-- Excerpt to read follows --

Kathryn Friedlander reviews David Astle’s fascinating guide to cryptic crosswords. Should we all consider taking up cryptic crossword solving, as the book suggests, to ‘improve our memory and boost the power and agility of our brain’?
For the novice solver of cryptic crosswords there’s much to recommend this entertaining book – including the admirably clear explanation of a number of standard cryptic crossword clue types in Part Two (“The How-To”). Taken together with Part Three (“The WTF”), which contains a scaffolded series of graded crossword challenges, this is a sure-footed guide to techniques for would-be solvers.
But it’s the first part of the book (Part One: “The Why”) which particularly appealed to me as a seasoned solver of cryptics and a psychologist. Here, in this affectionate paean to the art of cruciverbalism, there’s a treasure-trove of genuinely interesting insights into why puzzlers love to puzzle – and what the brain is up to as we wrestle with this challenge.
The wittily subtitled sections comprise a breath-taking romp through related psychological, philosophical, linguistic and neuroscientific concepts such as insight moments, fast/slow thinking, incongruity resolution, mindfulness, generative grammar, semantic maps and memory:
- AHA – The euphoria of eureka
- TEMPO – Pouncing versus pacing
- FOCUS – The endangered art of being present
- MEMORY – Your brain as active archive
- VOCABULARY – How porous is your thesaurus?

-- Excerpt to read concluded --
-- Data listing follows --

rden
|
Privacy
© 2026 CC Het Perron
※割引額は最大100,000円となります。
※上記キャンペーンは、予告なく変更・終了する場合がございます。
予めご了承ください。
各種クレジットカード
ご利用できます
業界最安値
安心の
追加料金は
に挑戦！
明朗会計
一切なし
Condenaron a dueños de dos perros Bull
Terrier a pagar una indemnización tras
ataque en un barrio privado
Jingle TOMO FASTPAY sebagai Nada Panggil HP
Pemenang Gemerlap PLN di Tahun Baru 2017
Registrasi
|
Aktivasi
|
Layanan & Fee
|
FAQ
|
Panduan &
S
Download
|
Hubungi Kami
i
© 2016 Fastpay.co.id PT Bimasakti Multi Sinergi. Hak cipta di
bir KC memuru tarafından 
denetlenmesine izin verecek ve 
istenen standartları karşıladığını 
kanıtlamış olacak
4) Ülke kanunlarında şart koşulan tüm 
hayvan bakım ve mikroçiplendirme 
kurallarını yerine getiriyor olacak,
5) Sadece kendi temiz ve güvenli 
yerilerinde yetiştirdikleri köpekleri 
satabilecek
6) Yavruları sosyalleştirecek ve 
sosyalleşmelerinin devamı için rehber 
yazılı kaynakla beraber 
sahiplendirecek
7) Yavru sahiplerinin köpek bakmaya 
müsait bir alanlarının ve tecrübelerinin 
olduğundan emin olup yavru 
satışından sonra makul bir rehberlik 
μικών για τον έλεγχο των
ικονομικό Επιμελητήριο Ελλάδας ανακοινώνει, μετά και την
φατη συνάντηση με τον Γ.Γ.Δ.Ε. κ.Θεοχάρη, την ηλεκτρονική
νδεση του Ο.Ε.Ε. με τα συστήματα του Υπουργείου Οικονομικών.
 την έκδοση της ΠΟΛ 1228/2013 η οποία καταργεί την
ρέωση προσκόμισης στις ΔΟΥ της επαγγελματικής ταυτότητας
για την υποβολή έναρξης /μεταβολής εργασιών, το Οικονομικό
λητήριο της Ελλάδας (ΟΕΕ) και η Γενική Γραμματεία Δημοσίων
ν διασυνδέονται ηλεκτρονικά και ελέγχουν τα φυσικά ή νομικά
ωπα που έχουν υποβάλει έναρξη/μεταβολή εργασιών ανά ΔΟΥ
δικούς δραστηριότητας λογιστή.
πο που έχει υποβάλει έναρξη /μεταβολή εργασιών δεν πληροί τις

-- Data listing concluded --

What to do –
In the crossword book review above, what title does the book give its Part Three?

Answer below –
"The WTF"